III. In the Establishing of the Church Sovereign Grace Directs Faith.
If it is not evidence that directs faith, and if faith and belief can be easily redirected by sinful man then what directs faith is the sovereign grace of God in accomplishing the plan of God. Don’t get me wrong, God does use evidence that demands a verdict, but evidence is not what gives rise to faith. It is grace that gives rise to faith and that grace is sovereignly directed according to God’s purpose and plan. Why did the Jewish people have such a resistance to the gospel when it was they who had been first introduced to God through the patriarchs thousands of years before? Of all people they should have been the first to connect the dots as to who Jesus is as the One spoken of by all the prophets. What prevented them from doing that? The direct but difficult answer is the sovereign grace of God. There was a purpose that God had in using the hardness of the Jewish heart, by which He created a door of opportunity to the Gentile people, for now. He will once again come back to the Jewish people, but for now from the events of Acts right up to this present day we are in the Times of the Gentiles. Sovereign grace directs faith, it navigates it past all the foolishness of sin and it discloses in ever brightening light the person of the Lord Jesus Christ. When Paul and Barnabas left Derbe and then went to Lystra again, then to Iconium and Antioch and Perga, in every place they appointed Elders to lead the small and not so small groups of believers. Some of these Elders were Jewish and some were Gentiles, but all were only weeks old in the Lord. Having begun by the sovereign grace of God, Paul now entrusts them to stand firm in that same sovereign grace as outposts in God’s kingdom.
In conclusion let me encourage you to read Romans 11, especially as we continue on our journey through Acts. Let Paul’s conclusion at the end of that, be yours.

• • • • •

> [Assigned task a] Reproduce the listing below line for line, starting at its first line and ending with the line containing "другого человека информацию.", which is included.

> [Data provided]
• • • • •

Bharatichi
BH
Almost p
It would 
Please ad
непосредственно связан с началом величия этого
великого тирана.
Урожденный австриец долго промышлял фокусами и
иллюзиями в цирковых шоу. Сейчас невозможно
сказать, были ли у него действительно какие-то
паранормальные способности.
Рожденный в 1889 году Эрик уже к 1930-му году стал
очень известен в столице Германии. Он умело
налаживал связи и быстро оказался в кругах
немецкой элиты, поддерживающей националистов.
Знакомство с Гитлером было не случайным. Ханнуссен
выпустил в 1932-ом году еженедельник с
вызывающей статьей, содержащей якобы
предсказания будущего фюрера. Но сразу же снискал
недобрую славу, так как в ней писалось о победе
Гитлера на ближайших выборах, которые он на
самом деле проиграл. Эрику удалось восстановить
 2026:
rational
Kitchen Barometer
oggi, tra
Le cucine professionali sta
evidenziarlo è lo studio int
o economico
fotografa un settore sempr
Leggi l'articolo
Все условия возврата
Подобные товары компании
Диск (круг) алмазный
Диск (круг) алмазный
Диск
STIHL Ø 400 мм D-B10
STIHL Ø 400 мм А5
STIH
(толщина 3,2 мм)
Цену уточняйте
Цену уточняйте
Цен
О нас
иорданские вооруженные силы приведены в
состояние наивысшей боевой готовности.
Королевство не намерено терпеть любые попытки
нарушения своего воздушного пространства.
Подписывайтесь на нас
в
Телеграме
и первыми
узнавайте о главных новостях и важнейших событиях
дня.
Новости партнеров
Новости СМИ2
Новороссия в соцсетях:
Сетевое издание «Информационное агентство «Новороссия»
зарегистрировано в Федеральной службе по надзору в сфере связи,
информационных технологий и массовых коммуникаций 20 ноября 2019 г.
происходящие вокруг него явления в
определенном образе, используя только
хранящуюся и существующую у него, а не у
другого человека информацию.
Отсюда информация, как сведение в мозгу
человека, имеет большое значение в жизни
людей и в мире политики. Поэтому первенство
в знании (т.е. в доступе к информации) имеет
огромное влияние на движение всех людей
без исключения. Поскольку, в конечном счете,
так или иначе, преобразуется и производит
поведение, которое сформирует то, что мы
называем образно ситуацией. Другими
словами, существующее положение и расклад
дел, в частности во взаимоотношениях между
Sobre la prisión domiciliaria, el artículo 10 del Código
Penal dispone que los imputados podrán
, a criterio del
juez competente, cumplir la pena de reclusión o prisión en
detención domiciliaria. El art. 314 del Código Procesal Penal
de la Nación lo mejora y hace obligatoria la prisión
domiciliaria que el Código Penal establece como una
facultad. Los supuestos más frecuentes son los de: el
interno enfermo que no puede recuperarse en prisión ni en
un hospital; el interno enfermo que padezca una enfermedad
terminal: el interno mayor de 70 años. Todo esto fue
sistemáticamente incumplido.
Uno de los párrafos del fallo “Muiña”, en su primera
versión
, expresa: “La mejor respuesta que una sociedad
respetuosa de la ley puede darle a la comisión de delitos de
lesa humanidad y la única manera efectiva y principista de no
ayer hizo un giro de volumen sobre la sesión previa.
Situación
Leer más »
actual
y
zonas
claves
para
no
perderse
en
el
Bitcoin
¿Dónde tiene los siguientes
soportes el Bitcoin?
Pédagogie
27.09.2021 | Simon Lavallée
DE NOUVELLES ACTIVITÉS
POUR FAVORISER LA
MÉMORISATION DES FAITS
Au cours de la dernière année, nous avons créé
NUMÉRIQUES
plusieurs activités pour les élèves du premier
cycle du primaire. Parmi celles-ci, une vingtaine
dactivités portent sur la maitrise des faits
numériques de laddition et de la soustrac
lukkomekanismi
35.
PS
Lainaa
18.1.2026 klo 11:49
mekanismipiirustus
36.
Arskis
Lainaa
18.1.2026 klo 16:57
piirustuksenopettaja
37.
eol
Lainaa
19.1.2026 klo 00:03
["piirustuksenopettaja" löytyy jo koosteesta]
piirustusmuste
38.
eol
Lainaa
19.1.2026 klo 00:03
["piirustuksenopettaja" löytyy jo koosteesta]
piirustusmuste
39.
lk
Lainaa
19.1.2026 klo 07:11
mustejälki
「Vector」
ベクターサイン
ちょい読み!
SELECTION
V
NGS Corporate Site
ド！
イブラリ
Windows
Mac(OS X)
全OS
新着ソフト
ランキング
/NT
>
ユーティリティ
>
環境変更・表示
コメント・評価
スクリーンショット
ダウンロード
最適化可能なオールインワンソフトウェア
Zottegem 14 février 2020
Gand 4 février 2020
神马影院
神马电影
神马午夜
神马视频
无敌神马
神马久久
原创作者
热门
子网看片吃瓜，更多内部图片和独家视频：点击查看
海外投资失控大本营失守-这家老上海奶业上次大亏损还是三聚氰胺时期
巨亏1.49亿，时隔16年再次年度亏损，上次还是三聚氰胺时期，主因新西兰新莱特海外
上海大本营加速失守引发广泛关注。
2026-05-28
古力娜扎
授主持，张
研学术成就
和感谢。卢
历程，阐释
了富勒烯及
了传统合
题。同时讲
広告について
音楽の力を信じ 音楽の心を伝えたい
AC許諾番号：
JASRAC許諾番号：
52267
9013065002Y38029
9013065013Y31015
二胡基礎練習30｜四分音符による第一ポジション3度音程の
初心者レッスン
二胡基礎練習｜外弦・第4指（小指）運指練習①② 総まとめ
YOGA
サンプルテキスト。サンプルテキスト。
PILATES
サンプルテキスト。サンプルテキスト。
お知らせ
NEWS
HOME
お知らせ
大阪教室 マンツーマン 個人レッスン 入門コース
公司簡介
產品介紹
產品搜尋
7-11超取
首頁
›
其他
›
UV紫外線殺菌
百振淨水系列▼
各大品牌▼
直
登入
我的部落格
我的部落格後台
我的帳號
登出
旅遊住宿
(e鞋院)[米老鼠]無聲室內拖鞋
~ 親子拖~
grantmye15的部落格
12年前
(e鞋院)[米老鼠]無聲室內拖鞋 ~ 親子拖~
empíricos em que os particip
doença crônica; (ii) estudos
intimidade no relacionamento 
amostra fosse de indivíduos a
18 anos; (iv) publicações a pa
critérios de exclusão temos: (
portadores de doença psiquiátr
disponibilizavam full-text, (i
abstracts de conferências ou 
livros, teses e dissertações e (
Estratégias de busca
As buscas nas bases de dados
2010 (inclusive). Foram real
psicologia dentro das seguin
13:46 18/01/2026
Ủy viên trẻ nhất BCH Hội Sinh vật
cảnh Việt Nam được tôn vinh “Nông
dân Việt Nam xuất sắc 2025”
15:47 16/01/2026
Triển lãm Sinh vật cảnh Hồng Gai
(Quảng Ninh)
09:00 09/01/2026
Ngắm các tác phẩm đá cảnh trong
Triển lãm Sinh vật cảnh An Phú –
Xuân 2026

• • • • •

> [Assigned task b] In the passage on sovereign grace, what did Paul and Barnabas do in every place they visited after leaving Derbe?

> [Answer section a]
Bharatichi
BH
Almost p
It would 
Please ad
непосредственно связан с началом величия этого
великого тирана.
Урожденный австриец долго промышлял фокусами и
иллюзиями в цирковых шоу. Сейчас невозможно
сказать, были ли у него действительно какие-то
паранормальные способности.
Рожденный в 1889 году Эрик уже к 1930-му году стал
очень известен в столице Германии. Он умело
налаживал связи и быстро оказался в кругах
немецкой элиты, поддерживающей националистов.
Знакомство с Гитлером было не случайным. Ханнуссен
выпустил в 1932-ом году еженедельник с
вызывающей статьей, содержащей якобы
предсказания будущего фюрера. Но сразу же снискал
недобрую славу, так как в ней писалось о победе
Гитлера на ближайших выборах, которые он на
самом деле проиграл. Эрику удалось восстановить
 2026:
rational
Kitchen Barometer
oggi, tra
Le cucine professionali sta
evidenziarlo è lo studio int
o economico
fotografa un settore sempr
Leggi l'articolo
Все условия возврата
Подобные товары компании
Диск (круг) алмазный
Диск (круг) алмазный
Диск
STIHL Ø 400 мм D-B10
STIHL Ø 400 мм А5
STIH
(толщина 3,2 мм)
Цену уточняйте
Цену уточняйте
Цен
О нас
иорданские вооруженные силы приведены в
состояние наивысшей боевой готовности.
Королевство не намерено терпеть любые попытки
нарушения своего воздушного пространства.
Подписывайтесь на нас
в
Телеграме
и первыми
узнавайте о главных новостях и важнейших событиях
дня.
Новости партнеров
Новости СМИ2
Новороссия в соцсетях:
Сетевое издание «Информационное агентство «Новороссия»
зарегистрировано в Федеральной службе по надзору в сфере связи,
информационных технологий и массовых коммуникаций 20 ноября 2019 г.
происходящие вокруг него явления в
определенном образе, используя только
хранящуюся и существующую у него, а не у
другого человека информацию.

> [Answer section b] They appointed Elders to lead the small and not so small groups of believers.